» 課題一覧
**A)** 説教の原文が大阪の言葉の例として挙げている言い方は何か。
**B)** 説教の原文を、最後の文の後から書き継いでください。

» 原文

+===+

今朝も抜け殻二つ、そしてこの庭ではなく遠くで鳴いているのが聞こえました。
いよいよ夏本番、梅雨明けも近いことでしょう。暑さに負けないようにしたいものです。とは言うものの、関東よりも暑いから参るなあ、と弱音が出てきそうです。そこで、この夏も頑張らなくちゃあ、と言いたくなります。カウンセリングの世界では、「頑張りという言葉は、たいていの場合使わないほうが良い」、と言われることが多いようです。ところが実際の生活では、頑張らなけりゃあ何も出来ない、始まらない、ということもあります。

 その辺のことを考えると、大阪の言葉は面白い、なかなか良いところがあります。
間違っているかもしれません。『ボチボチ行きまひょか』という言い方です。頑張らなければ何もできない、頑張り過ぎたらこちらが潰れる、この間を通っているのではありませんか。ボチボチ行きましょうか、と言うと少しニュアンスが変わります。四角四面かな。

 さて、本日与えられた聖書は、テモテへの手紙その?、2:1〜8です。
テモテへの手紙は、パウロが、その愛弟子テモテに書き送った手紙です。
実際は、後の時代の人が、パウロの名を用いて書いたもの、と考えられています。
テモテは、すでに一つの教会を託せられ、その責任を担っています。多くの人から愛され、敬意を受けていますが、なおパウロは心配しています。伝道・牧会者としての心構えを書きました。牧会書簡と呼ばれる理由です。

+===+

» データ項目
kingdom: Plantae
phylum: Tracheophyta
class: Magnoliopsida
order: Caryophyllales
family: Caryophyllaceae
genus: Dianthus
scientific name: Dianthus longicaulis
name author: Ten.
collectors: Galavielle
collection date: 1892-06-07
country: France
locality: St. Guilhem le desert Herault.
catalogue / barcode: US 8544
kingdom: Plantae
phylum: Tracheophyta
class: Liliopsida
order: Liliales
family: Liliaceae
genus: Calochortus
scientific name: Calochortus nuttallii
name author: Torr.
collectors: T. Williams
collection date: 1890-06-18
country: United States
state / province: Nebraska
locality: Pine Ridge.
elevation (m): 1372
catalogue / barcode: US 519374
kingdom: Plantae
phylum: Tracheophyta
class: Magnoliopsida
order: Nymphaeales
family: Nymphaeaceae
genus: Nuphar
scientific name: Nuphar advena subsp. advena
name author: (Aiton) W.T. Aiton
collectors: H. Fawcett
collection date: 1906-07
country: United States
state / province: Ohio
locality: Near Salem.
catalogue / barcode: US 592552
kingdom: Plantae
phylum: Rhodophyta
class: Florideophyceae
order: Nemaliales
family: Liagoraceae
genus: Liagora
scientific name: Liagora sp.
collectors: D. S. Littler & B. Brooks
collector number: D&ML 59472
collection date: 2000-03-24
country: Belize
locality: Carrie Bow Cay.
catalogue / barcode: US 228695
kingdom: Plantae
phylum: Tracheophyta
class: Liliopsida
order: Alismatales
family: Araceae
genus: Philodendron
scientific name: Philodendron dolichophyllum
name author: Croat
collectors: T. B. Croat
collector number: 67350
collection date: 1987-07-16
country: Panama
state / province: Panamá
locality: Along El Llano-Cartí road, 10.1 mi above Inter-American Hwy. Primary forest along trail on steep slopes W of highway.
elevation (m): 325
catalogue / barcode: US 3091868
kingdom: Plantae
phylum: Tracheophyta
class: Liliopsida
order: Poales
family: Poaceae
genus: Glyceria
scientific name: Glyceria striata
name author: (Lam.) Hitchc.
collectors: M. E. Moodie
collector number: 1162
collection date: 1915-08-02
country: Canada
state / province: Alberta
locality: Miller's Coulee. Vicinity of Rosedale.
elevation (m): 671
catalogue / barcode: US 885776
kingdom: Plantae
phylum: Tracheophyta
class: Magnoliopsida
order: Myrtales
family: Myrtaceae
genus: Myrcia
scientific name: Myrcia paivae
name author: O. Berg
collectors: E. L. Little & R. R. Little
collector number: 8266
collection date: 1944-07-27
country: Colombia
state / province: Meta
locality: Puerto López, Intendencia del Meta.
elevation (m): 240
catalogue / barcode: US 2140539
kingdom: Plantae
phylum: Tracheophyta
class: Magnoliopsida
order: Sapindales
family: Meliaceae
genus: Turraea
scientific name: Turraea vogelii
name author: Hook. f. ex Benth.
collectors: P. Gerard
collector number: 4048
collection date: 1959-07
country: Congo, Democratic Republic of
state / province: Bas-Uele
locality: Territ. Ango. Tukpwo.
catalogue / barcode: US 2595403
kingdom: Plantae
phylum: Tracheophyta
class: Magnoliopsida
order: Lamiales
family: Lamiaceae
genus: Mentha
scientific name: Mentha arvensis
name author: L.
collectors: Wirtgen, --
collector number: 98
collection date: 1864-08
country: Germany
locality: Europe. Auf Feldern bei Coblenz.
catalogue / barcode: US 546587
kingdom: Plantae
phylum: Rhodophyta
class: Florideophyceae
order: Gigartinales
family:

+===+

» 解答
**A)** 『ボチボチ行きまひょか』

**B)**
「牧会」とは、何を意味するのでしょうか。近年、ある神学者の指導により『魂への配慮』という言葉が知られ、用いられるようになりました。「魂」は、キリスト教だけの言葉ではありません。これだけでは、一般的な心理学、カウンセリングなどの世界の用語と区別がつかない惧れがあります。

 だいぶ古い言葉ですが、「共に礼拝することが出来るように整える働き」という文章がありました。これは、明治時代の牧師、宮川経輝先生の著書『牧会百話』にあった言葉、と記憶します。なかなか含蓄に富む言葉です。ちなみに宮川先生のお孫さんかと存じますが、おひとかた大阪の牧師になっておられまして、ある席で同席し言葉を交わしました。

『魂への配慮』が、キリスト教会のものであることも指し示してくれています。礼拝によって立てられるキリスト教会の営みである『牧会』の意味を良く教えています。
さまざまな人々が一緒に、礼拝することが出来るように、一人一人のみんなの魂に配慮することが、キリスト教会の牧会です。

 宮川先生の文章を知ってからは、いつもこのように説明することにしています。

「先ず第一に勧めます」と、このところは始まります。テモテへの一般的な警告、感謝の奨励を書き終えて、いよいよ本格的に教えを書き綴ろうとします。その第一が、「全ての人のために祈りなさい」ということです。

具体的には、「願いと祈りと執り成しと感謝」と書かれています。デエーシス、プロスエウケー、エントエウクシス、エウカリスティア、それぞれ異なる言葉が用いられています。
私自身は、これらを一括して祈りの中身、または形と考えます。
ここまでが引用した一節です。